Aus ergonomischer Sicht spielt außerdem auch die räumliche Umgebung eine tragende Rolle. So ist das Gehirn nicht in der Lage, menschliche Stimmen auszublenden. In der Folge führt das Arbeiten in Großraumbüros zu einem bis zu 70-prozentigen Verlust der direkten Kommunikation, gleichzeitig steigt die Ausschüttung von Stresshormonen an.
Das menschliche Gehirn arbeitet seriell und ist dabei im Singletasking bei mittlerem Anspannungsniveau am produktivsten. Stress steigert das Anspannungsniveau und senkt dementsprechend die Produktivität. Die Vorstellung, konzentriert nach dem Singletasking-Prinzip zu arbeiten, löst wiederum Stress auf psychischer Ebene aus, da das Gefühl, viele To-dos gleichzeitig bearbeiten zu können, entfällt.

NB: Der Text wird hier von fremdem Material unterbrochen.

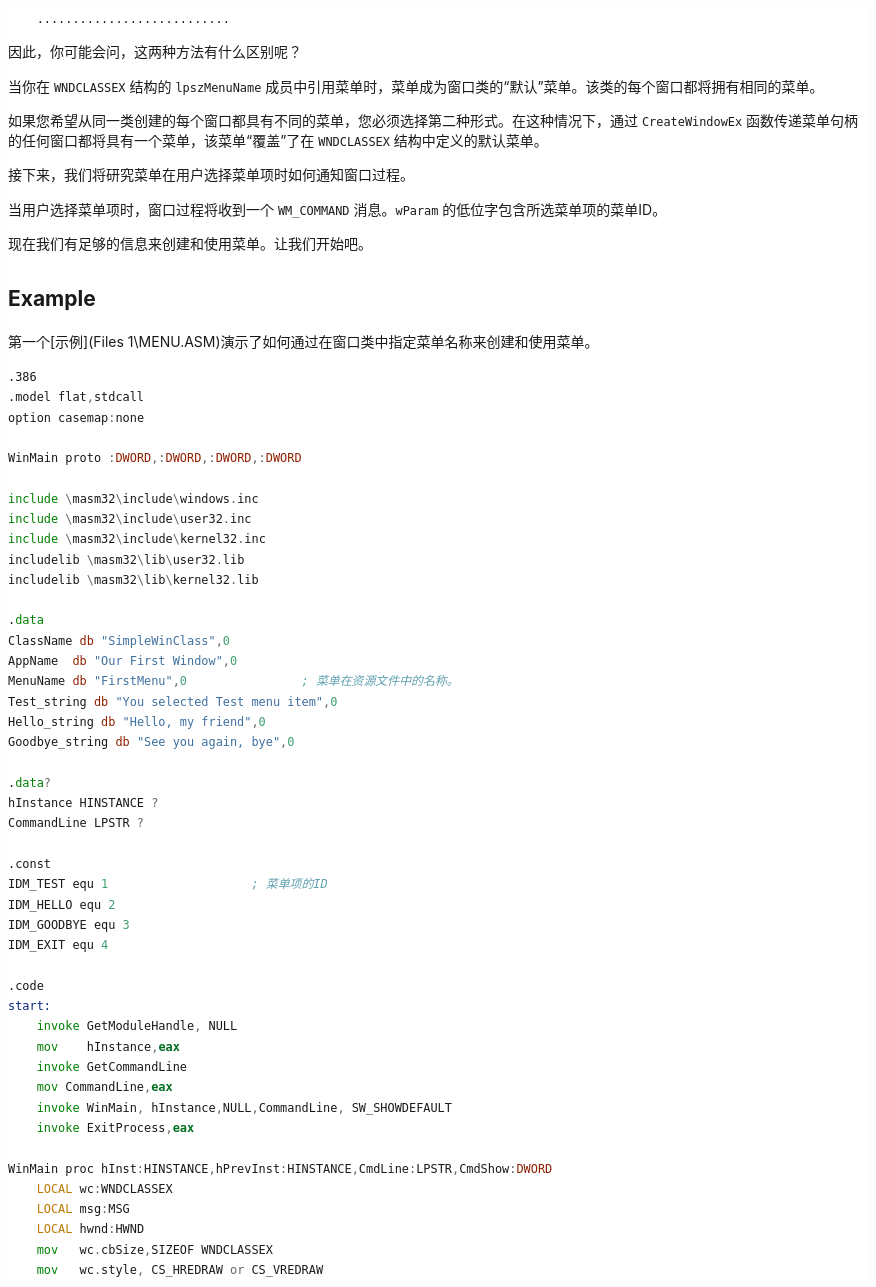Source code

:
 ```asm
    ...........................
```

因此，你可能会问，这两种方法有什么区别呢？

当你在 `WNDCLASSEX` 结构的 `lpszMenuName` 成员中引用菜单时，菜单成为窗口类的“默认”菜单。该类的每个窗口都将拥有相同的菜单。

如果您希望从同一类创建的每个窗口都具有不同的菜单，您必须选择第二种形式。在这种情况下，通过 `CreateWindowEx` 函数传递菜单句柄的任何窗口都将具有一个菜单，该菜单“覆盖”了在 `WNDCLASSEX` 结构中定义的默认菜单。

接下来，我们将研究菜单在用户选择菜单项时如何通知窗口过程。

当用户选择菜单项时，窗口过程将收到一个 `WM_COMMAND` 消息。`wParam` 的低位字包含所选菜单项的菜单ID。

现在我们有足够的信息来创建和使用菜单。让我们开始吧。

## Example

第一个[示例](Files 1\MENU.ASM)演示了如何通过在窗口类中指定菜单名称来创建和使用菜单。

```asm
.386
.model flat,stdcall
option casemap:none

WinMain proto :DWORD,:DWORD,:DWORD,:DWORD

include \masm32\include\windows.inc
include \masm32\include\user32.inc
include \masm32\include\kernel32.inc
includelib \masm32\lib\user32.lib
includelib \masm32\lib\kernel32.lib

.data
ClassName db "SimpleWinClass",0
AppName  db "Our First Window",0
MenuName db "FirstMenu",0                ; 菜单在资源文件中的名称。
Test_string db "You selected Test menu item",0
Hello_string db "Hello, my friend",0
Goodbye_string db "See you again, bye",0

.data?
hInstance HINSTANCE ?
CommandLine LPSTR ?

.const
IDM_TEST equ 1                    ; 菜单项的ID
IDM_HELLO equ 2
IDM_GOODBYE equ 3
IDM_EXIT equ 4

.code
start:
    invoke GetModuleHandle, NULL
    mov    hInstance,eax
    invoke GetCommandLine
    mov CommandLine,eax
    invoke WinMain, hInstance,NULL,CommandLine, SW_SHOWDEFAULT
    invoke ExitProcess,eax

WinMain proc hInst:HINSTANCE,hPrevInst:HINSTANCE,CmdLine:LPSTR,CmdShow:DWORD
    LOCAL wc:WNDCLASSEX
    LOCAL msg:MSG
    LOCAL hwnd:HWND
    mov   wc.cbSize,SIZEOF WNDCLASSEX
    mov   wc.style, CS_HREDRAW or CS_VREDRAW
```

Eine tägliche Fokuszeit von zwei Stunden für alle – von Praktikanten bis zum C-Level – steigert die Produktivität maßgeblich. Da ständige Erreichbarkeit häufig erwartet wird, entfällt die von vielen verspürte Hürde der sozialen Abgrenzung durch die kollektiv vereinbarte Fokuszeit. Bereits eine Stunde tiefe Konzentration lässt sich sogar abends noch am Cortisolspiegel ablesen, und Erschöpfungssymptome nehmen ab.
Zusätzlich dazu sind Pausen als Gehirnarbeitszeit zu werten, denn in diesen Minuten vernetzt das Gehirn, lernt und regeneriert, um wieder aufnahmefähig zu sein. Das heißt im Umkehrschluss: Wer seinem Unternehmen etwas Gutes tun möchte, hält regelmäßige Pausen ein.

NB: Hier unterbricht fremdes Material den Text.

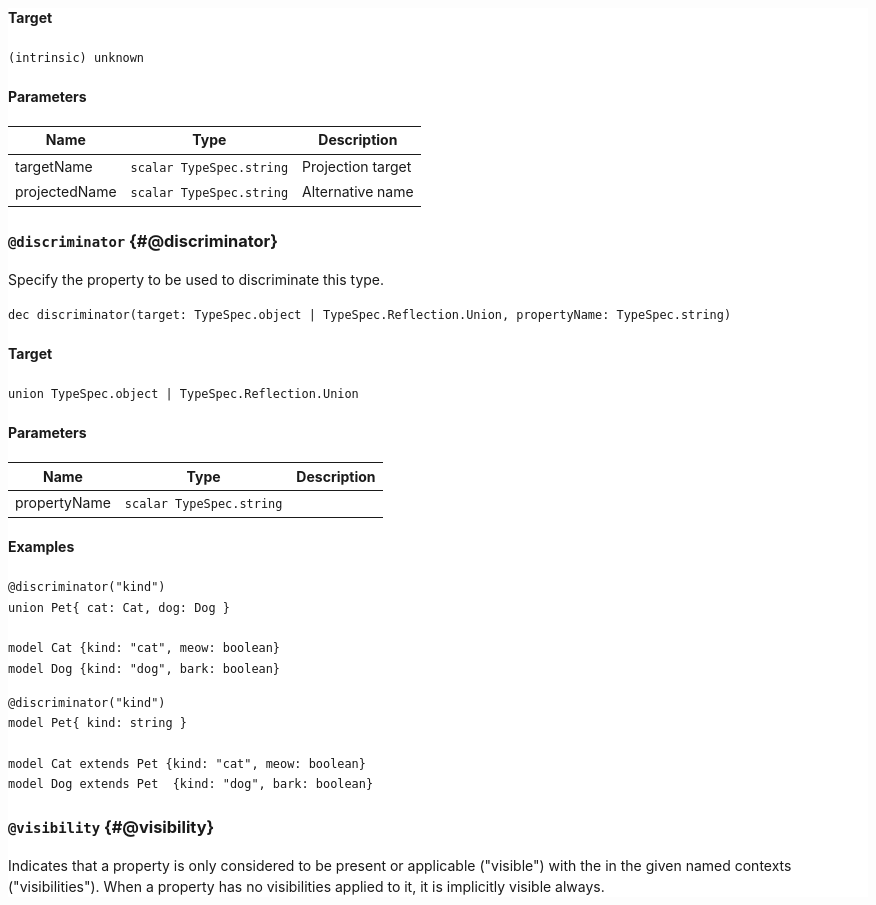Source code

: #### Target

`(intrinsic) unknown`

#### Parameters

| Name          | Type                 | Description       |
| ------------- | -------------------- | ----------------- |
| targetName    | `scalar TypeSpec.string` | Projection target |
| projectedName | `scalar TypeSpec.string` | Alternative name  |

### `@discriminator` {#@discriminator}

Specify the property to be used to discriminate this type.

```typespec
dec discriminator(target: TypeSpec.object | TypeSpec.Reflection.Union, propertyName: TypeSpec.string)
```

#### Target

`union TypeSpec.object | TypeSpec.Reflection.Union`

#### Parameters

| Name         | Type                 | Description |
| ------------ | -------------------- | ----------- |
| propertyName | `scalar TypeSpec.string` |             |

#### Examples

```typespec
@discriminator("kind")
union Pet{ cat: Cat, dog: Dog }

model Cat {kind: "cat", meow: boolean}
model Dog {kind: "dog", bark: boolean}
```

```typespec
@discriminator("kind")
model Pet{ kind: string }

model Cat extends Pet {kind: "cat", meow: boolean}
model Dog extends Pet  {kind: "dog", bark: boolean}
```

### `@visibility` {#@visibility}

Indicates that a property is only considered to be present or applicable ("visible") with
the in the given named contexts ("visibilities"). When a property has no visibilities applied
to it, it is implicitly visible always.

Auch wichtig: Die Arbeitsorganisation wird in den meisten Unternehmen noch immer über die Führungsetage gesteuert. Gehirngerechtes Arbeiten ist aber nicht nach dem Top-down-Prinzip steuerbar. Die Teams selbst sind die Experten für ihre eigene Wertschöpfung. Konzentrationshinderliche Faktoren konsequent zu eliminieren, muss daher regelmäßig im Fokus der Teams stehen.

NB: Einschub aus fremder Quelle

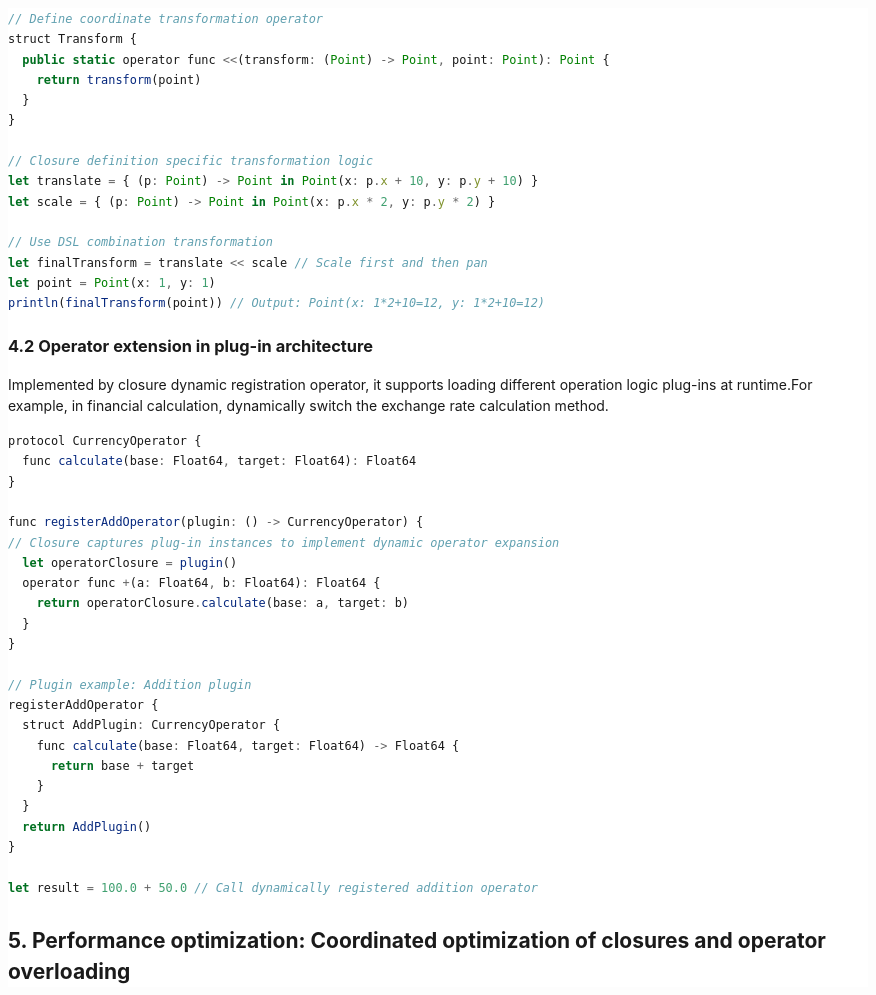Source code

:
 ```typescript
// Define coordinate transformation operator
struct Transform {
  public static operator func <<(transform: (Point) -> Point, point: Point): Point {
    return transform(point)
  }
}

// Closure definition specific transformation logic
let translate = { (p: Point) -> Point in Point(x: p.x + 10, y: p.y + 10) }
let scale = { (p: Point) -> Point in Point(x: p.x * 2, y: p.y * 2) }

// Use DSL combination transformation
let finalTransform = translate << scale // Scale first and then pan
let point = Point(x: 1, y: 1)
println(finalTransform(point)) // Output: Point(x: 1*2+10=12, y: 1*2+10=12)
```

### 4.2 Operator extension in plug-in architecture
Implemented by closure dynamic registration operator, it supports loading different operation logic plug-ins at runtime.For example, in financial calculation, dynamically switch the exchange rate calculation method.

```typescript
protocol CurrencyOperator {
  func calculate(base: Float64, target: Float64): Float64
}

func registerAddOperator(plugin: () -> CurrencyOperator) {
// Closure captures plug-in instances to implement dynamic operator expansion
  let operatorClosure = plugin()
  operator func +(a: Float64, b: Float64): Float64 {
    return operatorClosure.calculate(base: a, target: b)
  }
}

// Plugin example: Addition plugin
registerAddOperator {
  struct AddPlugin: CurrencyOperator {
    func calculate(base: Float64, target: Float64) -> Float64 {
      return base + target
    }
  }
  return AddPlugin()
}

let result = 100.0 + 50.0 // Call dynamically registered addition operator
```


## 5. Performance optimization: Coordinated optimization of closures and operator overloading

Auch Führung muss sich verändern. Wird in kurzläufigen Intervallen klassisch delegiert, wird sowohl die Zeit der Führungskraft als auch die der Beschäftigten zusätzlich fragmentiert. Ebenso sind viele interne Führungs- und Steuerungs-Tools nicht nur überflüssig, sondern führen auch zu weiterer Fragmentierung. Eine „Industriezeitalter-Inventur“ schafft also mehr Selbstorganisation und damit gehirngerechtes Arbeiten.
Zu guter Letzt braucht es eine Unternehmenskultur, die Konzentration und Fokus mehr wertschätzt als ständige Erreichbarkeit und lange Arbeitstage. Denn ein Acht-Stunden-Tag lässt aus neuroergomischer Sicht keinen Rückschluss auf die tatsächliche Produktivität zu: Acht Stunden lang im Multitasking sind weit weniger produktiv als fünf Stunden voller Fokus. Neuroergonomisches Arbeiten im digitalen Zeitalter setzt daher ein neues Produktivitätsverständnis voraus.
Arbeit im digitalen Zeitalter ist in weiten Teilen Gehirnarbeit: Was damals – als die Tätigkeiten weitgehend sitzend ausgeübt wurden – der ergonomische Bürostuhl war, sollte heute das neuroergonomische Arbeiten sein. Die Kompetenz, sich zu fokussieren, wird durch die aktuell stark fragmentierte Arbeitsweise massiv eingeschränkt. Das wirkt sich nicht nur produktivitätsmindernd aus, sondern steigert gleichzeitig digitalen Stress. Individuelle Produktivitätstechniken können nicht kompensieren, wenn das Umfeld fragmentiert arbeitet. Daher sollten Unternehmen nicht nur Individualkompetenzen zum gehirngerechten Umgang mit digitalen Tools fördern, sondern eine Systemkompetenz zu gehirngerechter Wertschöpfung aufbauen.